Do You Know Where Your Running Shorts Are?
I’ll admit: my closet is a disaster.
I know my life would be much easier if I spent an hour straightening it up, but I always find other things to do instead. I’ll pick tasks that take less time, and don’t require so much thought. (WHERE is the absolute best place for these running shorts??) I’m not kidding, that’s how I justify it in my head.
So if you’re anything like me, getting organized is exhausting.
Here’s the catch, though. If you start out organized, then the organization is easy to maintain. But if you’re unlucky enough to be frazzled from the start, straightening everything out takes way more time and effort than it should. And face it, there are better things you should be doing with your time than detangling a web of information… or running shorts.
It’s the same with web projects. Whether it’s a website you’re building, or a web app you’re developing, it’s going to require organization… and probably files of some sort. You expect it, you know it’s coming, and you know what it’s like to have 80 files in your lap and think “Crap, where does all this go, again?”
Here’s how I think: I have this page, and this content needs to go on this page. And I also have this file that is related to this page… oh, and this picture, too. If they were physical things, I would set them next to each other, to show that they go together. But they’re not, they’re digital.
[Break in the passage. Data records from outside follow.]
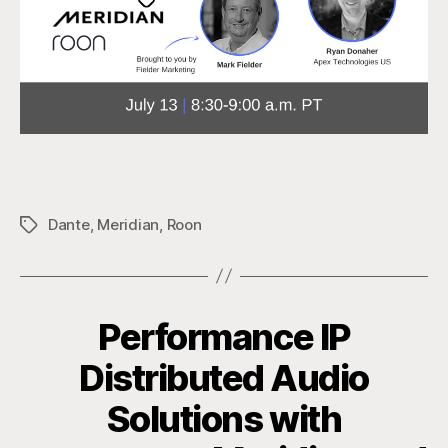
Dante
,
Meridian
,
Roon
Tags
Performance IP
Distributed Audio
Solutions with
They still need to go together- otherwise they’ll end up like my closet.
Enter Jumpchart.
As you might already know, Jumpchart is a website planning tool that makes it super easy to keep everything together- files attached to their pages and all. You can even leave a comment on a page- and attach an image or file to help illustrate your point.
Jumpchart brings the clarity to web projects, and it brings sanity to my brain. After working on a project the other day using Jumpchart, I went home and cleaned my closet. True story. I’d spent several hours having all my information available, collected, and in logical places so I could find what I needed quickly and easily. Then I went home and dug through three drawers, ransacked two shelves, and plowed through a pile of shoes to get ready for my afternoon run. It took three times as long as it should have, and I’d had enough.
So I know I work for Paste, but as someone who came into this company after Jumpchart was born, I feel like I can speak objectively about it. Organization cannot be taken for granted in a web project, and it cannot be well-implemented late in the game.
Put things where they go as you get them, so you can focus on the quality of the site, instead of the quantity of loose files you have pertaining to it.